42 The plaintiff's submission is centrally that the objective background circumstances which are important to be taken into account include the defendant's having ceased underwriting insurance and being heavily involved in winding down its affairs. Importantly the plaintiff submit that the court can confidently infer that the defendant no longer had any interest in the company and was then engaged in liquidating all of its assets and liabilities. In this regard the plaintiff seeks to rely upon Exhibit P1, being a copy of the defendant's chairman's Annual General Meeting address to shareholders of 15 May 2000 released on the Australian Stock Exchange. That document does include a statement that, as a consequence of the run-off decision, the company had moved to liquefy all of the company's assets as soon as possible. This document is said to be in evidence as a business record and therefore to be evidence of the truth of what was said in it. The document is said to be one part only of a general matrix of facts, matters and circumstances in evidence or to be inferred from the evidence, making very clear that the defendant had no further interest in the subject shares and was simply interested in selling them for a fair market value presumably reasonably quickly and to the only logical purchaser, being the plaintiff. In aid of its above described submission, the plaintiff relies upon these matters for its central submission that the 1 June 2000 proposal [4] may be appropriately characterised either as:
· Invoking the shareholders deed; or
· An offer to enter into a new agreement on terms which incorporate the relevant valuation provisions of the shareholders agreement [this characterisation is said to be consistent with the doubts expressed in the third and fourth paragraphs of the 17 May 2000 communication]. [2]

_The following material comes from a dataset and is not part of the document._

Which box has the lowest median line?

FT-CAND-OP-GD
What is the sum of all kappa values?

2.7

43 The plaintiff further submits that the exchange of e-mails of 1 June 2000 confirmed that the only commercial issue was price. The submission is that the e-mail from Mr Hayward of 1 June 2000 [6] may be characterised either as:
· A request to confirm the giving of an instruction pursuant to clause 18 (a) of the Shareholders Deed to calculate the Fair Market Value for the purpose of clause 15; or
· Having regard to what had already passed between the plaintiff and the defendant, an offer to determine the price for the sale of the shares outside the provisions of the Shareholders Agreement.
[The submission is that in either case the effect is clear, namely that the plaintiff was offering to purchase the defendant's shares in the company at a price to be determined by Horwath]

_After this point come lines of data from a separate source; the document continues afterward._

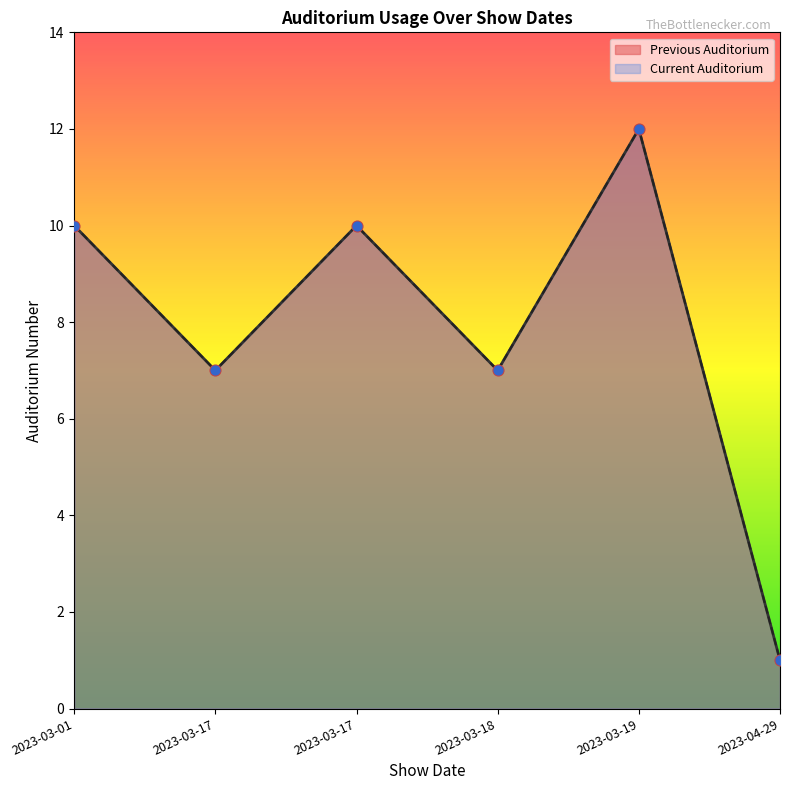

What are all the series names shown in the legend?

Previous Auditorium, Current Auditorium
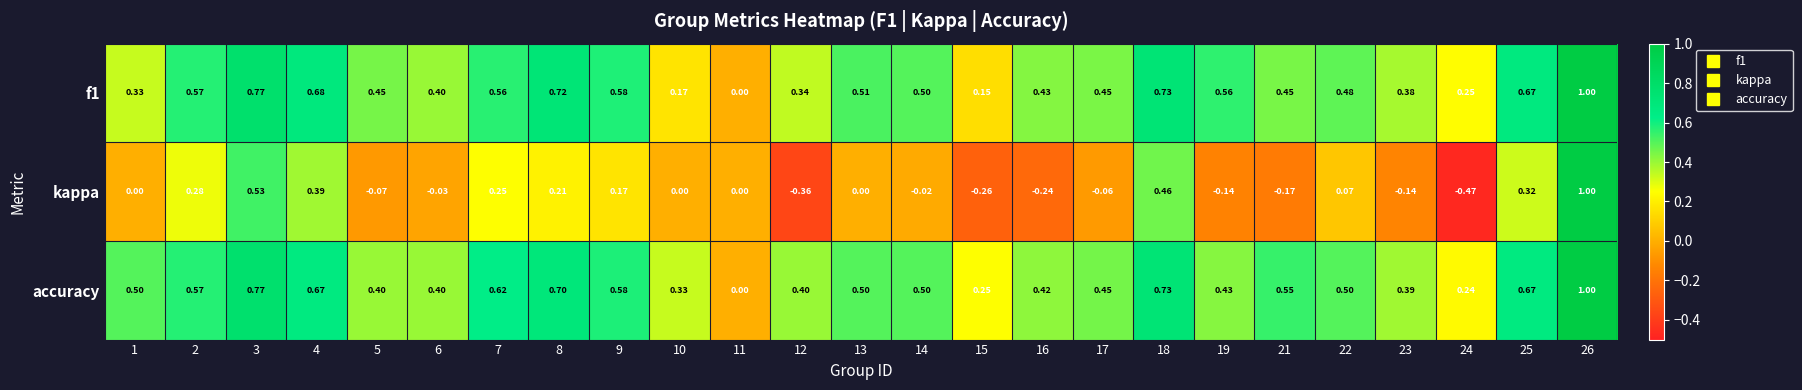

Which series changed the most between 7 and 12?

kappa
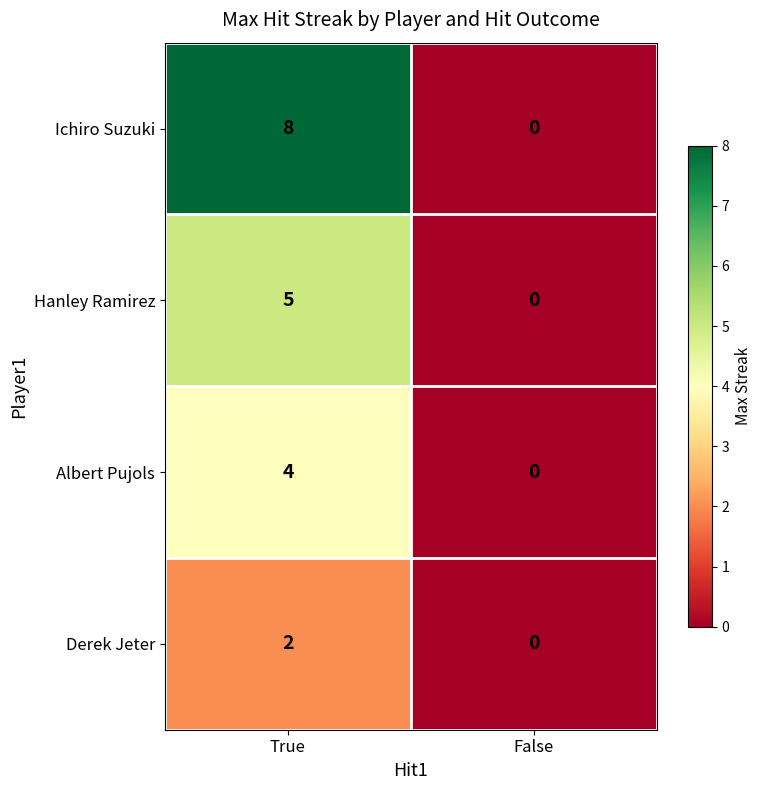

True or false: Hanley Ramirez has a value of 0 at False.

True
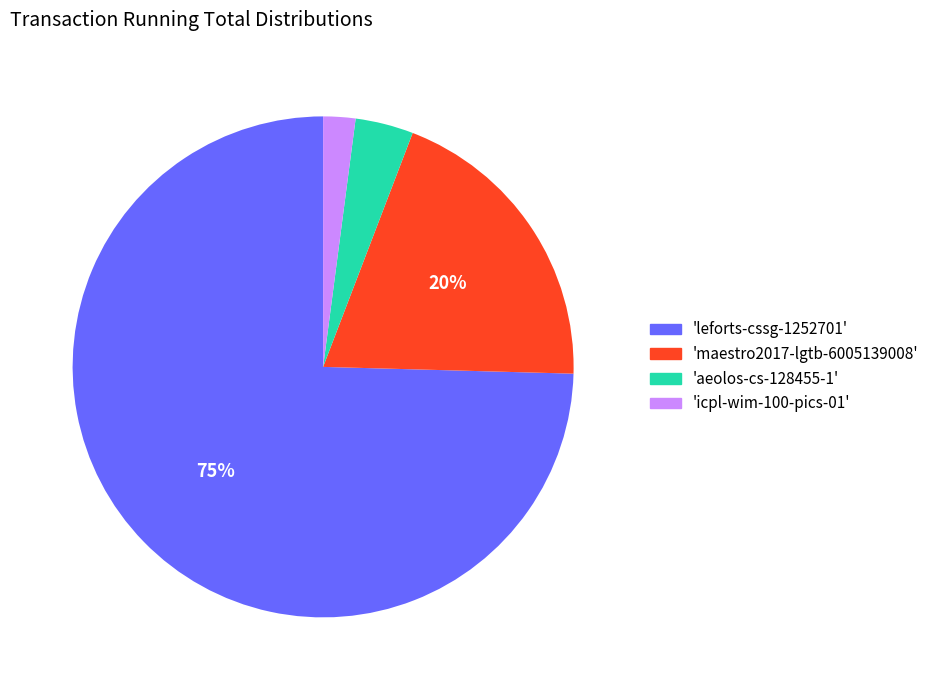

Between 'maestro2017-lgtb-6005139008' and 'aeolos-cs-128455-1', which is larger?

'maestro2017-lgtb-6005139008'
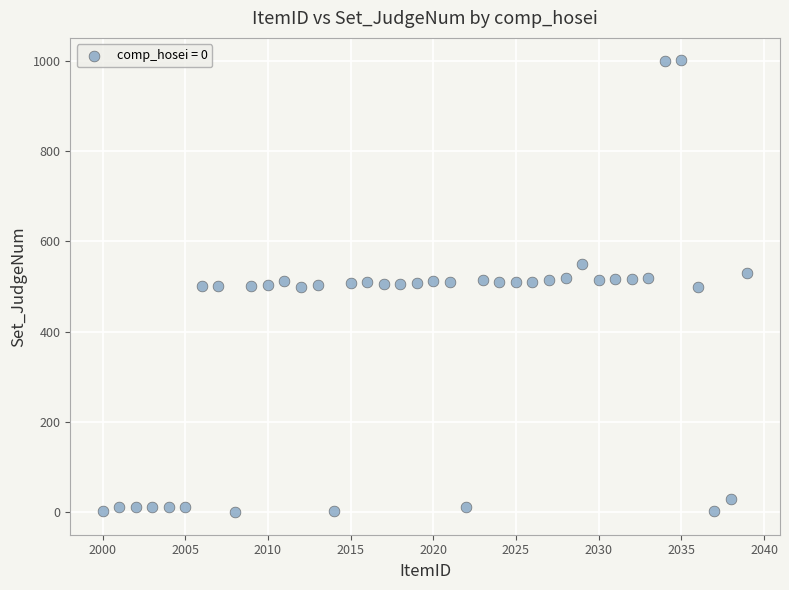

What is the range of Y values (max minus min)?

1001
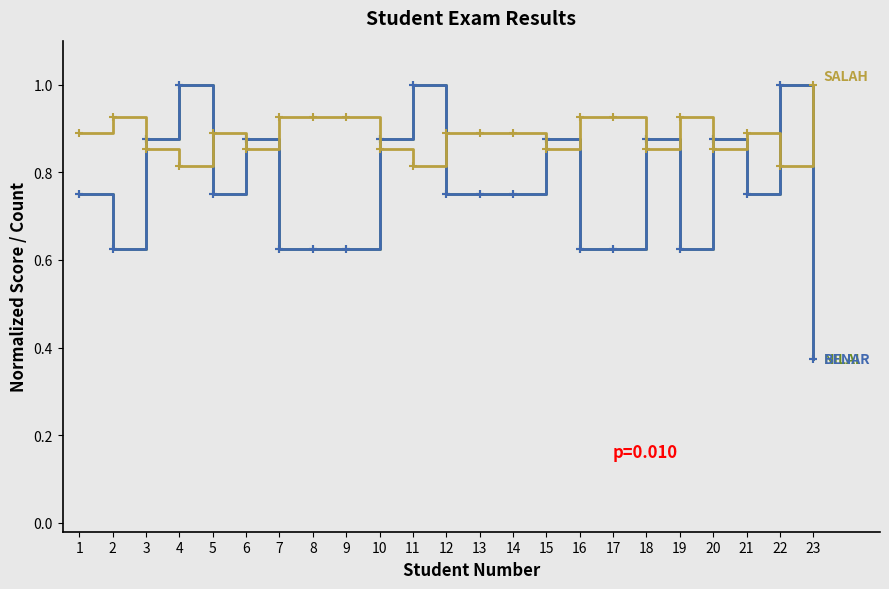

What is the total value across all series at 14?

2.4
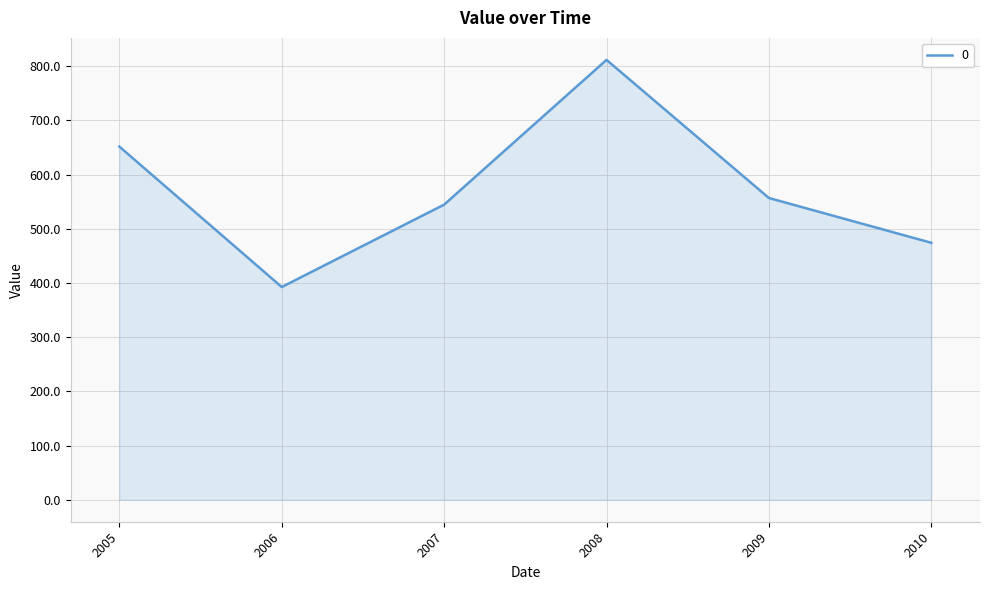

Approximately how many times larger is the value at 2008 compared to 2009?

1.5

44 The plaintiff then submits that the response [7] from Mr Vines is equally clear and that the defendant in that response accepted the plaintiff's offer for the price to be determined, in the sense of decided, not merely suggested by that route. The plaintiff's proposition is that it is implicit in the communications at this time that the shares will be sold. The submission is that any qualification communicated on 1 June 2000 [5] by use of the words "to consider" was removed by what the plaintiff describes as an emphatic response from Mr Vines at 3:32pm [7].
45 The plaintiff's further submissions are:
· Whether the Shareholders' Agreement had terminated or whether certain provisions in that Deed had been complied with is irrelevant. The agreement between the plaintiff and the defendant stood entirely outside the Shareholders' Deed or, alternatively, incorporated only those clauses which provided for the determination of Fair Market Value, that is, clauses 18(a) to 18(e) and the definition of "Fair Market Value" in clause 1.1 [AB 94].
[Written submissions paragraph 31]
· Once the value was determined by Messrs Horwath & Horwath, or, alternatively, once the period of 10 business days after the date of determination of value had expired (clause 18(b)), then the agreement was perfected. After that point of time, no further correspondence is relevant to the objective question of whether there was an agreement made on 1 June 2000.